***** Supplied text *****

# it began in november of 2005...



## xxmissjennyxx (Apr 1, 2006)

haha what a dramatic title huh?

well, ive been lurking around specktra and finally decided to contribute!
ive only been collecting mac for about 4 months. i think im off to a good start  
	

	
	
		
		

		
			








my eyeshadows which i love very very much 
	

	
	
		
		

		
		
	


	



btw, trax and tilt are mislabled 








my pigments which i also adore




my face stuff




my misc. stuff

enjoy!!!


----------



## LuvBeMac (Apr 2, 2006)

love the quads!


----------



## stefunnie (Apr 2, 2006)

is that how trax is suppose to look like?.. mine seems to look different from urs


----------



## bellaetoile (Apr 2, 2006)

Quote:

   Originally Posted by *stefunnie* 
_is that how trax is suppose to look like?.. mine seems to look different from urs_

 
she mixed up the labeling on trax and tilt. trax is the pinkish-purpley one with gold shimmer, tile is the pale blue. trust me, i have both of mine in front of me, with the original pro labels attached.


----------



## stefunnie (Apr 2, 2006)

Quote:

   Originally Posted by *bellaetoile* 
_she mixed up the labeling on trax and tilt. trax is the pinkish-purpley one with gold shimmer, tile is the pale blue. trust me, i have both of mine in front of me, with the original pro labels attached._

 
yeah i dont have tilt.. ive gotta get tilt.. it looks nice..

***** Recorded information *****

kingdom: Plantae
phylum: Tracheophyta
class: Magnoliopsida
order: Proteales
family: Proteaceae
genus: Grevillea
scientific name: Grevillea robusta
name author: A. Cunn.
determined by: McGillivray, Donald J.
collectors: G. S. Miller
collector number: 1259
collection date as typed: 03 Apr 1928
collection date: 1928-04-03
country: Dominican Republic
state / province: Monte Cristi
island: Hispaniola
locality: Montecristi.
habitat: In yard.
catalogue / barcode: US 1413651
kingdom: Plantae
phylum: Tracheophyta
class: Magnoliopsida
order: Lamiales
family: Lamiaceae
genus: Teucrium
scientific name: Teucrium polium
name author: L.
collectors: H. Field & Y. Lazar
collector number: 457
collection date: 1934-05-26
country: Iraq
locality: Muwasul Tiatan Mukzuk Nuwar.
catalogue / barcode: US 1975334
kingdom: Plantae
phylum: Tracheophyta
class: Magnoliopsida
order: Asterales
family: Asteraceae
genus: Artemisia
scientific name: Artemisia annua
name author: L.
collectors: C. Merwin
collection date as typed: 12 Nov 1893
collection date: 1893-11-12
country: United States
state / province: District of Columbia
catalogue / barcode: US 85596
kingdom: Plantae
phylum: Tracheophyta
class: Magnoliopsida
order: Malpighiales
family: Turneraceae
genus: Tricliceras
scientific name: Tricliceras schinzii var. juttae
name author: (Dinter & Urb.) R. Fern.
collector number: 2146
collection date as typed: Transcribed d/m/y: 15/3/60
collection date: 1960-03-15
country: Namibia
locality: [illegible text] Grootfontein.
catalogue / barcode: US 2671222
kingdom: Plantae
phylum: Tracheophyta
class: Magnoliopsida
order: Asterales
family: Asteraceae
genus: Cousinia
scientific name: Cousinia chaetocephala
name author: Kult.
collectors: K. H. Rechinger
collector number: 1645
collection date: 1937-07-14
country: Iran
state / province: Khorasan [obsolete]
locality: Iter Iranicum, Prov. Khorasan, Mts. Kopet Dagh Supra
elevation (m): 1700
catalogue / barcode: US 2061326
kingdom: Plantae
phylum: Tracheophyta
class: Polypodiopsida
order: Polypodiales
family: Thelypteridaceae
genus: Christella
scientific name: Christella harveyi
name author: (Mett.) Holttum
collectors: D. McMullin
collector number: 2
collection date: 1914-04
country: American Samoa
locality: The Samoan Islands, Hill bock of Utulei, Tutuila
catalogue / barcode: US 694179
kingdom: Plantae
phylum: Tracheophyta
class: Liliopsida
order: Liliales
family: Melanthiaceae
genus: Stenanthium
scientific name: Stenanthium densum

*****

# Instructions to follow
Continue the makeup collection thread from its last post onward. The listing has no connection to the makeup collection thread.

# The answer
----------



## xxmissjennyxx (Apr 2, 2006)

Quote:

   Originally Posted by *LuvBeMac* 
_love the quads!_

 
thanks!


----------



## xxmissjennyxx (Apr 2, 2006)

Quote:

   Originally Posted by *stefunnie* 
_is that how trax is suppose to look like?.. mine seems to look different from urs_

 
yeah sorry bout that! i was in a real bad rush haha


----------



## stefunnie (Apr 2, 2006)

Quote:

   Originally Posted by *xxmissjennyxx* 
_yeah sorry bout that! i was in a real bad rush haha_

 
not a problem.. i was just confused.. since i got trax in a swap that was depotted.. it made me unsure of what color i had..


----------



## saniyairshad (Mar 30, 2007)

gorgeous...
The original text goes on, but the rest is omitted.